The “loud ego” is often not a sign of inner strength but a compensatory response to a profound internal void: an attempt to feel real, valued, or powerful in a world that has failed to offer those feelings through stable, nourishing relationships.
As interpersonal safety declines–due to factors like family instability, economic precarity, competitive schooling, and social disconnection–many young people turn to performance and visibility as a survival strategy.
Social media offers a measurable form of attention that mimics connection. It rewards projection over authenticity, and encourages constant self-curation rather than mutual presence.
This rise in external validation-seeking isn’t a moral failure. It’s a signal. It tells us that something essential is missing: safe relationships, community reflection, shared meaning, and rituals of belonging that support the formation of a coherent, grounded self.
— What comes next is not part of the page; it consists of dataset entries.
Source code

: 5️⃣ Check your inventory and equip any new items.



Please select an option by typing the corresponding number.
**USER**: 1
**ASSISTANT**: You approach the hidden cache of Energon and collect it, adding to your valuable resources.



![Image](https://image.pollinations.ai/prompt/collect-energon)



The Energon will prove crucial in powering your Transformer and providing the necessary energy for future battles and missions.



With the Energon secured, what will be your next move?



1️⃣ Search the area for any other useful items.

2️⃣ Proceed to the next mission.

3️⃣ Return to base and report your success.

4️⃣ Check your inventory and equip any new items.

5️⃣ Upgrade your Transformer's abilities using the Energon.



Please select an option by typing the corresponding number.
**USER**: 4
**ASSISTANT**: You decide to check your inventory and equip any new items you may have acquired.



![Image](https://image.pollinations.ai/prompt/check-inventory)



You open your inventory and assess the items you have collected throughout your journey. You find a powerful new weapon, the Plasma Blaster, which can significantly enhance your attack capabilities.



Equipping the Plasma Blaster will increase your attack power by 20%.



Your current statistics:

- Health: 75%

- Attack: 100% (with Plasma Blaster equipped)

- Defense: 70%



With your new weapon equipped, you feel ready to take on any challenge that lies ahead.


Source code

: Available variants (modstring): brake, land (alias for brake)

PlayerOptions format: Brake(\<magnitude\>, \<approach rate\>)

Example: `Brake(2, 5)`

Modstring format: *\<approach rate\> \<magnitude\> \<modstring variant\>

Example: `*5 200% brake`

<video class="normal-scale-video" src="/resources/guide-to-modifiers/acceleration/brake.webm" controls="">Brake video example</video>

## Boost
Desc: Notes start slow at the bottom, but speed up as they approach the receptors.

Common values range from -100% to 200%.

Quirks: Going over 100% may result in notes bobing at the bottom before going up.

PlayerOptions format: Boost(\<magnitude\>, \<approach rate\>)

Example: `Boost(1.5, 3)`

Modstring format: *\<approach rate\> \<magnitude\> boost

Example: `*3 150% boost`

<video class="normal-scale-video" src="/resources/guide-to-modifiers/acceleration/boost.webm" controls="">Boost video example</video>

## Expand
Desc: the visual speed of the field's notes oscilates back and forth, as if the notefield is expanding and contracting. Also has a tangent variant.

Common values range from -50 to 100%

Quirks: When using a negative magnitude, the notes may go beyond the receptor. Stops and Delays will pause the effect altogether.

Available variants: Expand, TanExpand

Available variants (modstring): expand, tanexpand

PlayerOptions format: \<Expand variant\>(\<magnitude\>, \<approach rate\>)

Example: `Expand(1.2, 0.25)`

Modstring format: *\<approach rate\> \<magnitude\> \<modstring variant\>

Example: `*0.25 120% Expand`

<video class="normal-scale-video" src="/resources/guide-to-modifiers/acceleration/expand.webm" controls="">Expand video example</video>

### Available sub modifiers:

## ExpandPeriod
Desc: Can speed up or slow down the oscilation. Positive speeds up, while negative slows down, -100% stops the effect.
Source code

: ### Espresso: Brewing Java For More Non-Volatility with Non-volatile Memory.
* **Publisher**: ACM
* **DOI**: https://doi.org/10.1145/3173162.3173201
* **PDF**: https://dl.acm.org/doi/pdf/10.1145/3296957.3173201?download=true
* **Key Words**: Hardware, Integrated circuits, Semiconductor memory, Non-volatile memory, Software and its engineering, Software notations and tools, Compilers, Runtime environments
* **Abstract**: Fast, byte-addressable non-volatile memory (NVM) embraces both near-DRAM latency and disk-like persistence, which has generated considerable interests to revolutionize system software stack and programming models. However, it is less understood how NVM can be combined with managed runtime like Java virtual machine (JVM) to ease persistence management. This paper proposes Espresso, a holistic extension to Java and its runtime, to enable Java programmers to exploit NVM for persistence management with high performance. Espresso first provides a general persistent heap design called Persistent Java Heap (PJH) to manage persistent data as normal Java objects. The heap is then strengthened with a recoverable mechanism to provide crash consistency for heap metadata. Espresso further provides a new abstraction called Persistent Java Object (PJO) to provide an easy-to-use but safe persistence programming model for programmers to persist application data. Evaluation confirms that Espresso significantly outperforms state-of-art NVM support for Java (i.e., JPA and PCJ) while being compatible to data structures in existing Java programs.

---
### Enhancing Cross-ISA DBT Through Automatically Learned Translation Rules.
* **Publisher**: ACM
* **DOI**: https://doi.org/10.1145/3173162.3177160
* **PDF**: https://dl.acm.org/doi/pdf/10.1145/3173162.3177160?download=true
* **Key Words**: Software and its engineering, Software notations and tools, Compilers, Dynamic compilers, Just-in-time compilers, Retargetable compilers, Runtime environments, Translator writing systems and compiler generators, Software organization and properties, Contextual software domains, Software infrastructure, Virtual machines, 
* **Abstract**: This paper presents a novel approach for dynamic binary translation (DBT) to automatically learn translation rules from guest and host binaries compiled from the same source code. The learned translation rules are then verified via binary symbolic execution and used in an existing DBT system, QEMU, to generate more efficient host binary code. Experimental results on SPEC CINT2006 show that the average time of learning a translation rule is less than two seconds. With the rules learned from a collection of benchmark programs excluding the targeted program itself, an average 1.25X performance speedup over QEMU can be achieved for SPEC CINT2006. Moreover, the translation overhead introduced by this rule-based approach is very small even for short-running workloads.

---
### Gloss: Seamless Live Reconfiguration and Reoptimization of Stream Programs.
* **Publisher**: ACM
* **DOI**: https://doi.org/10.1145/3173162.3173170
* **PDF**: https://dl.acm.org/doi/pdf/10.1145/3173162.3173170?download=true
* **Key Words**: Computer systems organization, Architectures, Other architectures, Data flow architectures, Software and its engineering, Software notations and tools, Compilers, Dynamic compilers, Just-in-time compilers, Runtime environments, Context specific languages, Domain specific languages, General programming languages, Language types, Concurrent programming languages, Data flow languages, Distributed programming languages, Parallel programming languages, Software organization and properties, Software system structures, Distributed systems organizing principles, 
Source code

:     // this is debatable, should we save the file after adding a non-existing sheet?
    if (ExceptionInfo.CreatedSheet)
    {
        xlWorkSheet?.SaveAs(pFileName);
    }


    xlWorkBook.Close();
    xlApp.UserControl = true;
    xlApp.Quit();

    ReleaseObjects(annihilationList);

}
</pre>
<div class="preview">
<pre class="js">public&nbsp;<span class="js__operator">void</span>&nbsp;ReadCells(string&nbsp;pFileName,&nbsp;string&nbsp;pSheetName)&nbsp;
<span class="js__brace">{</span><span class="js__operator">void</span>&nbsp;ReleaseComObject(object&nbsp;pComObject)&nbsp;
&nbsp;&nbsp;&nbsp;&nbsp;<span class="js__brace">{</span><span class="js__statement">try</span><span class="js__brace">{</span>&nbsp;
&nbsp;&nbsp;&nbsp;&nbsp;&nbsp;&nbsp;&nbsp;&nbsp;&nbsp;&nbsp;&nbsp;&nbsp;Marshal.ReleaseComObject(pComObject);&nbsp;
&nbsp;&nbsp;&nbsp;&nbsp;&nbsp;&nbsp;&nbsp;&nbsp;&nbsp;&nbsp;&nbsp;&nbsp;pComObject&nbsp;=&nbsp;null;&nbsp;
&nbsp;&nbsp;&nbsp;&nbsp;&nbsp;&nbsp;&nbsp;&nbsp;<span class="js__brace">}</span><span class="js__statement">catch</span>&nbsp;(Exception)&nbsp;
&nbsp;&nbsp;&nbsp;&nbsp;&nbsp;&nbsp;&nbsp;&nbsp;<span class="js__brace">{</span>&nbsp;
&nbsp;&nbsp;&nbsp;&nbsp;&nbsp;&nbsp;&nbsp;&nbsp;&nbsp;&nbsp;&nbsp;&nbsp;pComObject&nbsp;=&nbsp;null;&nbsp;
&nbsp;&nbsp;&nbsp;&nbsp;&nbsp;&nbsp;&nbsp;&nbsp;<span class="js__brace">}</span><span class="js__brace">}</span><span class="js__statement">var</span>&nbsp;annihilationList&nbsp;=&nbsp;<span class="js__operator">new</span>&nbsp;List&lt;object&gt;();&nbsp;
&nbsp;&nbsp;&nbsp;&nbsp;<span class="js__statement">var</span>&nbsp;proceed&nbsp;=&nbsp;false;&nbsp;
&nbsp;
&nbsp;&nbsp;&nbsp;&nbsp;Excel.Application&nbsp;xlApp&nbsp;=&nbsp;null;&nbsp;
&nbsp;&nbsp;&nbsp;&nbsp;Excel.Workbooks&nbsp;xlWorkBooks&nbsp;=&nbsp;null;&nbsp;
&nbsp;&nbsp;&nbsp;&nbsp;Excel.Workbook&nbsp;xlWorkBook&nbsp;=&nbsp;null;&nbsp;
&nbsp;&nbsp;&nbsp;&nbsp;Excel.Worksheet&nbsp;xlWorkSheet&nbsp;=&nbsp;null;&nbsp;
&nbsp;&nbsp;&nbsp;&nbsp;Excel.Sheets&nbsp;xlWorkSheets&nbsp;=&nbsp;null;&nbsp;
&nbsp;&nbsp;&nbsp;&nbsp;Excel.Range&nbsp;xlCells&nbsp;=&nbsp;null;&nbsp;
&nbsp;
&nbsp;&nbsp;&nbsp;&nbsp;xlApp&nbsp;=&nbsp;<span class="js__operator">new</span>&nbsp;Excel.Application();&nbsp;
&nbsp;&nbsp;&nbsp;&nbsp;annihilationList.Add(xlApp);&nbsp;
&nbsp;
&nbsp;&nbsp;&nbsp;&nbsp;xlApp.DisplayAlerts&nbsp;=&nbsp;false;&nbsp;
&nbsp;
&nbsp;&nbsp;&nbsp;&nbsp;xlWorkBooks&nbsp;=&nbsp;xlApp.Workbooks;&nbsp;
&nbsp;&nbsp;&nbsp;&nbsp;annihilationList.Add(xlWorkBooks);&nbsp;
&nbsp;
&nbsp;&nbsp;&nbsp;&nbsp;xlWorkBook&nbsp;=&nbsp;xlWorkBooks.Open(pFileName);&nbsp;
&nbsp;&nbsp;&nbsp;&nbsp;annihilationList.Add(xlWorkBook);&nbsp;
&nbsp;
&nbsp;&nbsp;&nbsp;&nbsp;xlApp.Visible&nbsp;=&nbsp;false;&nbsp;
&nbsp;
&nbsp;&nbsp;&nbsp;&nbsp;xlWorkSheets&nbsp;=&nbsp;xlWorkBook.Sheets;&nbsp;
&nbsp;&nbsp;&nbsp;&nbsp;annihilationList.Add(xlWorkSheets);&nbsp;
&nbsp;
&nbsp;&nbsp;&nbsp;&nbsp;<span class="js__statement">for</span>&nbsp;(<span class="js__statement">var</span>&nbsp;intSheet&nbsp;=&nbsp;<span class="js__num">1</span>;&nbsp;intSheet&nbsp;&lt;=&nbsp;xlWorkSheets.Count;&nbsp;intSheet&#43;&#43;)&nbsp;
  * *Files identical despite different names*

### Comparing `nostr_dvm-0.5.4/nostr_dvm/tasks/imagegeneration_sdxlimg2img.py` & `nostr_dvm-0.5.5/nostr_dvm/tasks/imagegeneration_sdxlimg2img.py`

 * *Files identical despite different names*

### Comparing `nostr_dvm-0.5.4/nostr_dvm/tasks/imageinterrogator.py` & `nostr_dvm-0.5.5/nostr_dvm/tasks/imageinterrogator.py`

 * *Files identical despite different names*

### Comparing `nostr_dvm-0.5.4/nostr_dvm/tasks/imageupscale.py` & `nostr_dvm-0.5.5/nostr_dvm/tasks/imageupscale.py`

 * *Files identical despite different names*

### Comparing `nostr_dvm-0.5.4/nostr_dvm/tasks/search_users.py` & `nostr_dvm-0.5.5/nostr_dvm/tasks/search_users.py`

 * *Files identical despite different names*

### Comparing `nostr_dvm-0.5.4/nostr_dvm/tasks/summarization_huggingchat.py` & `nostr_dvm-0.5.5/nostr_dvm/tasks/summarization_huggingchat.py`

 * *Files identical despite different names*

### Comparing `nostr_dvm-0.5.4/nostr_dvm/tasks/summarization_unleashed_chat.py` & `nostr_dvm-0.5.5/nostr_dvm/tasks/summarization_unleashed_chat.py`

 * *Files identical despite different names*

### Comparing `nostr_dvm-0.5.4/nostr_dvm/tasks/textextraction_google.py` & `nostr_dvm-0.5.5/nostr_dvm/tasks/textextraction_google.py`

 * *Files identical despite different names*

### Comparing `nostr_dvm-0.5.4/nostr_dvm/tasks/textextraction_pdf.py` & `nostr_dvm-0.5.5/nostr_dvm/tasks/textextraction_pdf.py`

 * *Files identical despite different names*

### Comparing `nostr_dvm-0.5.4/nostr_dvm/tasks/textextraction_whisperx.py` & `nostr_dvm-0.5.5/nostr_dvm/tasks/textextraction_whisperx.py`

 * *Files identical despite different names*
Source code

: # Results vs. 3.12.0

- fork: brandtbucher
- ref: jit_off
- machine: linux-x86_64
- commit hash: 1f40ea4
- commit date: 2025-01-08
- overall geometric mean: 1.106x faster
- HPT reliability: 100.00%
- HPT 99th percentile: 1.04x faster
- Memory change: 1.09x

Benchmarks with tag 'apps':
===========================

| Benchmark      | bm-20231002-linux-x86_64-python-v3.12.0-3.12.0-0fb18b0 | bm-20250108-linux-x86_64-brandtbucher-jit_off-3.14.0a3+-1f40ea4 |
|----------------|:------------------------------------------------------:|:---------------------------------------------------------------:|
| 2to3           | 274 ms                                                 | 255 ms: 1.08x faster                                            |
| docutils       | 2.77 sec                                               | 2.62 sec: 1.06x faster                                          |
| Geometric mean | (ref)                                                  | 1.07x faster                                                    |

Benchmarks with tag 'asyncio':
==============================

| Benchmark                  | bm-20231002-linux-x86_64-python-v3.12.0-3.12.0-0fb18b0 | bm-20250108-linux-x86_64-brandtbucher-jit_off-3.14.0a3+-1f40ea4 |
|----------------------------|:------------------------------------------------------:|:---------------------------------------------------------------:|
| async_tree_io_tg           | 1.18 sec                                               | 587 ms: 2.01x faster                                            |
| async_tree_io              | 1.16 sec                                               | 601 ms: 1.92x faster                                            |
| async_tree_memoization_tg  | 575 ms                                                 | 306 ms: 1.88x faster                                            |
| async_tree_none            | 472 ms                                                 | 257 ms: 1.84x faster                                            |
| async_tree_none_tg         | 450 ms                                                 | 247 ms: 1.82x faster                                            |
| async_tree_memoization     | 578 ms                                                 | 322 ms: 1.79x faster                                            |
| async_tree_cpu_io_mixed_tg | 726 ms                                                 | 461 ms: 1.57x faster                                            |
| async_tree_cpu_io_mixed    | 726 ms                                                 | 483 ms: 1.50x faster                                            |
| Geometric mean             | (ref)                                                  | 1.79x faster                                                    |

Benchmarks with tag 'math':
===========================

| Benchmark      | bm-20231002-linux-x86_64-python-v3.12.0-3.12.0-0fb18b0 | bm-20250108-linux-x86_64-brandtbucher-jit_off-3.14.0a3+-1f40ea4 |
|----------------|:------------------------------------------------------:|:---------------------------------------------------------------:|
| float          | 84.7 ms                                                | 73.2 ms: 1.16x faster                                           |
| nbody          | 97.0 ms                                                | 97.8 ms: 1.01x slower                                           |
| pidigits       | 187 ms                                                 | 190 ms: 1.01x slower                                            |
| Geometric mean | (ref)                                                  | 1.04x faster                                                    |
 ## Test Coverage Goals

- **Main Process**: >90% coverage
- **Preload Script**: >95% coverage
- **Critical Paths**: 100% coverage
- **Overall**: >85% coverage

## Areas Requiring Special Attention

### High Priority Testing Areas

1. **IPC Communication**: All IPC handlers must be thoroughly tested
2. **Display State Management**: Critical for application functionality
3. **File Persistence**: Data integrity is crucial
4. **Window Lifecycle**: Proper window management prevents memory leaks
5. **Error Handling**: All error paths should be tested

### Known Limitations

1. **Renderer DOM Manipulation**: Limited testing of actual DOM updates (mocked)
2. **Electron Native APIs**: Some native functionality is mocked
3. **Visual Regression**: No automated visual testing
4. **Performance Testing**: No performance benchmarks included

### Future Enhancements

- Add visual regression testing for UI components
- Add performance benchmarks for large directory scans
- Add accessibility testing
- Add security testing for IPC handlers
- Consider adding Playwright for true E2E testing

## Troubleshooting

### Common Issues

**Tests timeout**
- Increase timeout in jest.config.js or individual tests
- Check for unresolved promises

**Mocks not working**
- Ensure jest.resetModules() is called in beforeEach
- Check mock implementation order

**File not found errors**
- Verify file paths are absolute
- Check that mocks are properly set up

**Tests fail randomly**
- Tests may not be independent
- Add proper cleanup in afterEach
Influencer culture has become a stand-in for what our nervous systems actually crave: to feel felt, to matter, and to experience resonance with others. But instead of co-regulation, it offers metrics. Instead of depth, it offers reach.
Until we rebuild environments where people feel known from the inside out, not the outside in, we’ll continue to see loud egos and the suffering behind them, rising in the cultural tide.